В одиночной камере для подозреваемых стояли кровать и тумбочка, а на стенке даже висела небольшая полочка с книгами. Да-рин снял толстый том с тисненными серебром буквами. Погладил вытертую кожаную обложку. Пролистнул желтые, хрустящие страницы. Скоро его выпустят отсюда. Точно выпустят… Надо заучить еще какую-нибудь фразу… Вот, например, эту. Черные буквы плохо складывались во что-то осмысленное. Но Освальд читал. Поскольку в начале было слово…
К вечеру похолодало. Набежали серые тучи. Казалось, с минуты на минуту пойдет мелкий осенний дождь. Но ватные облака лишь безмолвно скользили над сухим городом. Пронзительный, колкий ветер гонял по асфальту мелкий мусор, кружил маленькие песчаные вихри. На улицах было пустынно, только какой-то прохожий, прикрыв лицо лацканом куртки, спешил по тротуару.
Особняк потерял свою дневную парадность и, в надвигающихся сумерках, был похож на огромный ком пыли. Чернели провалами окна. Всхлипнула на ветру входная дверь.
Молдер накинул на плечи плащ и вышел из машины. Подал руку Скалли. Во дворике было еще темнее. В узком проеме между домами клубилось небо. Казалось, что двор накрыт куском шевелящейся грязной пены.
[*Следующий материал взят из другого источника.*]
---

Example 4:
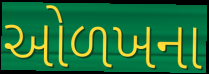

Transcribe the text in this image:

ઓળખના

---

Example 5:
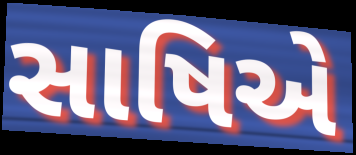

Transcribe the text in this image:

સાષિએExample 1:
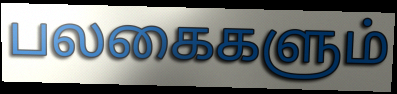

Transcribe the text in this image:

பலகைகளும்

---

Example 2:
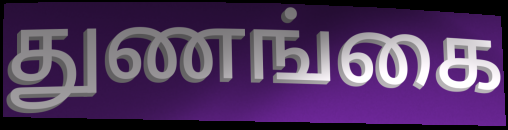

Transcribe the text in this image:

துணங்கை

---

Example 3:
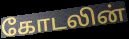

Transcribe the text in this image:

கோடலின்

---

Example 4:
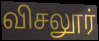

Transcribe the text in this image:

விசலூர்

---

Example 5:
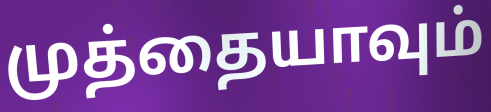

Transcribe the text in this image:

முத்தையாவும்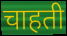
चाहती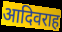
आदिवराहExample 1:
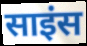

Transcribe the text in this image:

साइंस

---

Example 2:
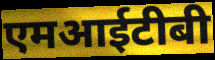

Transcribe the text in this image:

एमआईटीबी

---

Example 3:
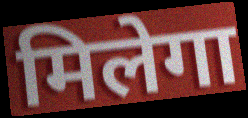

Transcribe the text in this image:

मिलेगा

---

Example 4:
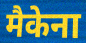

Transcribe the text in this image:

मैकेना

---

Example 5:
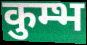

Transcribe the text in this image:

कुम्भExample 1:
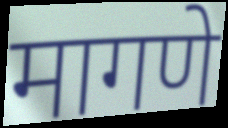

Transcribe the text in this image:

मागणे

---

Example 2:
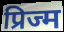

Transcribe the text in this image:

प्रिज्म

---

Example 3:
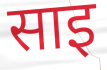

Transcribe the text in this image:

साइ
На лестнице горела лампа, озаряя ступени мертвенным голубоватым светом.
«Словно в прозекторской», — недовольно подумал Молдер. Дом, так понравившийся ему в первый раз, сегодня рождал самые мрачные ассоциации.
Фокс нащупал ручку звонка, дернул. Прислушался к мелодичному звону. За дверью раздались шаги. Звякнул, открываясь, замок.
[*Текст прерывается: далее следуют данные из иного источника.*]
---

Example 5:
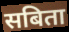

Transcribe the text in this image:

सबिताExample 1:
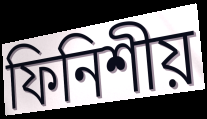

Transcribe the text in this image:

ফিনিশীয়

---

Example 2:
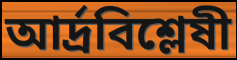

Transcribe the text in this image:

আর্দ্রবিশ্লেষী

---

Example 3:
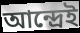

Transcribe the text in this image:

আন্দ্রেই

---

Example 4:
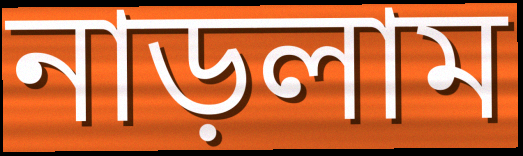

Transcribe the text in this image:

নাড়লাম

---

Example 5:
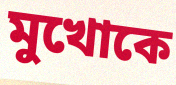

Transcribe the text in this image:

মুখোকে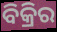
ବିକ୍ରିରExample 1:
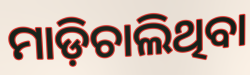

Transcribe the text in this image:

ମାଡ଼ିଚାଲିଥିବା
— Добрый вечер, — сказал Молдер. Скалли за его спиной просто кивнула головой.
— Проходите, — Шэрон распахнула дверь, пропуская гостей.
— Спасибо, но мы ненадолго. Мы хотели попросить вас… Вы не могли бы дать свидетельские показания? — сбивчиво произнесла Скалли, удивляясь, почему слова приходят с таким трудом.
— Какие и когда?
Дэйрш заметила, что Кавит полностью одета и явно собирается куда-то уходить.
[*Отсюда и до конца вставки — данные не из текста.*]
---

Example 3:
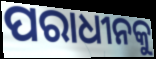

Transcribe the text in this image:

ପରାଧୀନକୁ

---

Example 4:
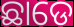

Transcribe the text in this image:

ଛାଡେ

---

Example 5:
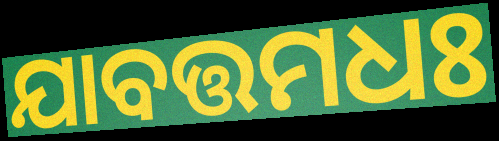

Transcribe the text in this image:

ଯାବତ୍ତମଧଃ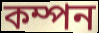
কম্পন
— Показания относительно Дарина Питера Освальда. Он арестован по подозрению в серии убийств с применением электричества, — Молдер говорил так, словно читал приговор.
— Простите, а кто вам поверит? Это звучит как форменный бред, — Шэрон покачала головой. — Ни один суд присяжных не вынесет такого приговора.
— Вот потому-то так и важны ваши показания.
— Вы меня извините, но я… Просто боюсь. После того, что произошло с моим мужем… — Она сжала руку в кулак, поднесла к лицу. — Нет, вряд ли. Как только Джона выпишут, мы продадим мастерскую и уедем отсюда. Дарин никогда не найдет нас.
— Освальд арестован и сейчас находится в тюрьме. Он не сможет причинить вам никого вреда. Даже если суд признает его невиновным, мы отдадим его в психбольницу как тяжелобольного. А это от тюрьмы отличается только наличием лекарств и смирительных рубашек, — Молдер внимательно смотрел на Кавит.
— Это жестоко…
— Это справедливо, — отрубил Фокс. — Он уже убил пятерых, и двое — в больнице, оба в тяжелом состоянии. Так он не сможет больше убивать.